▸ Task details
Which lines of the entries contain the word "size"? Please list them.
##### Supplied records #####
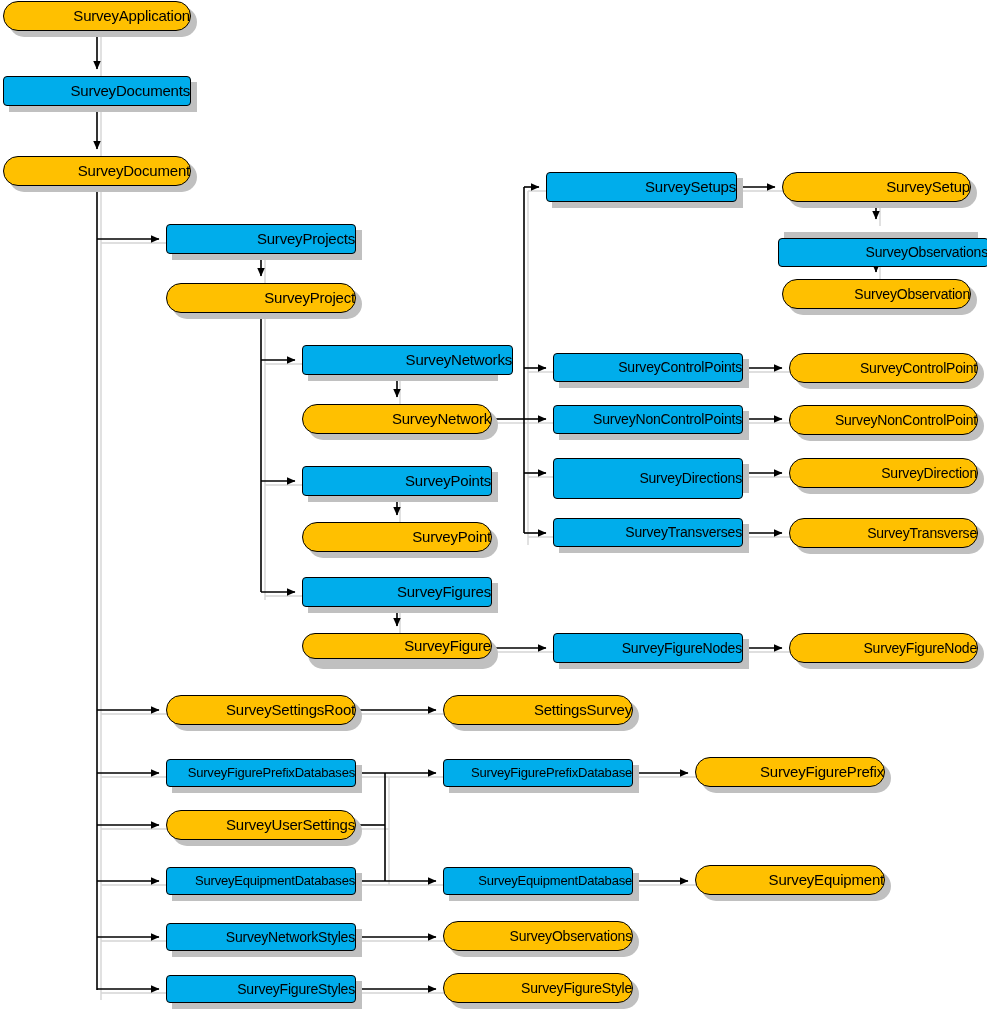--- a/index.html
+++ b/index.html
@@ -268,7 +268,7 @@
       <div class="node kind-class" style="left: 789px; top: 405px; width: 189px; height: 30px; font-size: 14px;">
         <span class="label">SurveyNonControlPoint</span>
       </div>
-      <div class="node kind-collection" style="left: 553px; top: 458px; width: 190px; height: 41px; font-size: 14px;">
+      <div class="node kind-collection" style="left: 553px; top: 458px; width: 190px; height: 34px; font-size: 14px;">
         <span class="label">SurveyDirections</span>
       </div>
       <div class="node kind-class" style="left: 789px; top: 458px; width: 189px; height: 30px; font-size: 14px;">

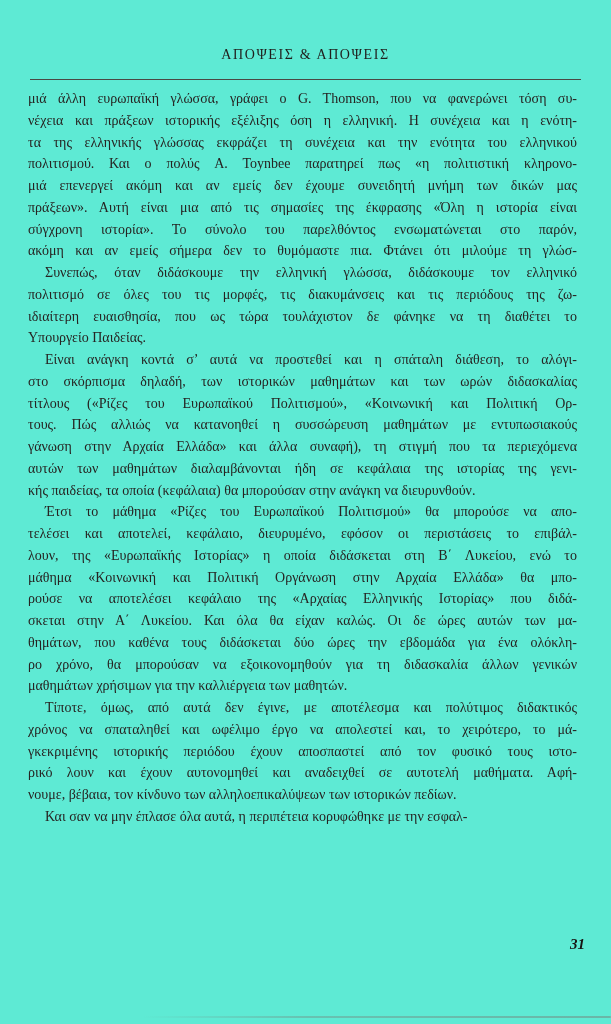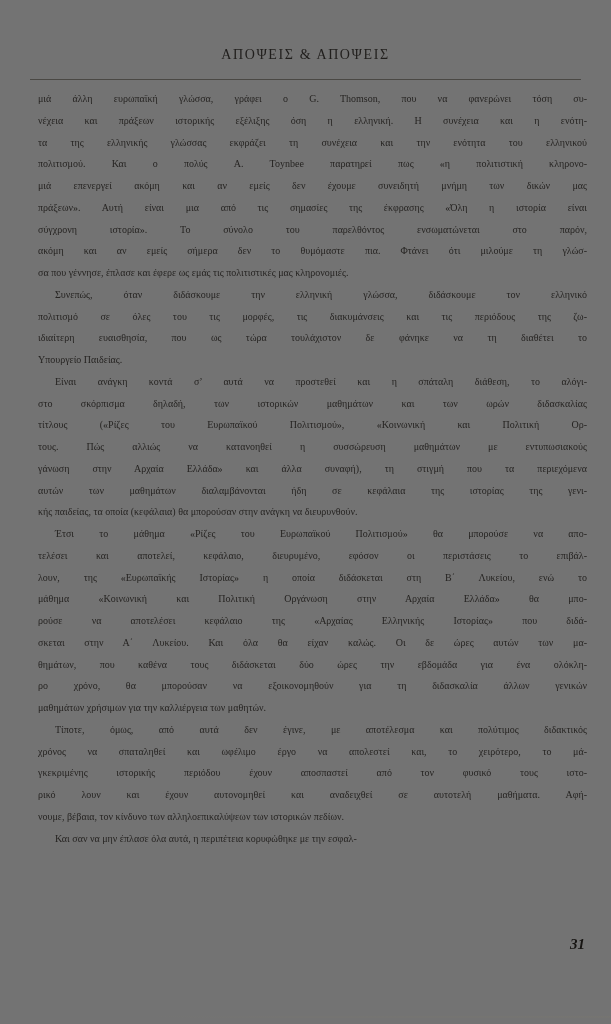--- a/index.html
+++ b/index.html
@@ -11,7 +11,7 @@
     position: relative;
     width: 611px;
     height: 1024px;
-    background: #737373;
+    background: #5eead4;
     font-family: "Liberation Serif", "DejaVu Serif", serif;
     color: #262422;
     overflow: hidden;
#####
▸ Exercise solution
       <div class="node kind-class" style="left: 789px; top: 405px; width: 189px; height: 30px; font-size: 14px;">
-      <div class="node kind-collection" style="left: 553px; top: 458px; width: 190px; height: 41px; font-size: 14px;">
+      <div class="node kind-collection" style="left: 553px; top: 458px; width: 190px; height: 34px; font-size: 14px;">
       <div class="node kind-class" style="left: 789px; top: 458px; width: 189px; height: 30px; font-size: 14px;">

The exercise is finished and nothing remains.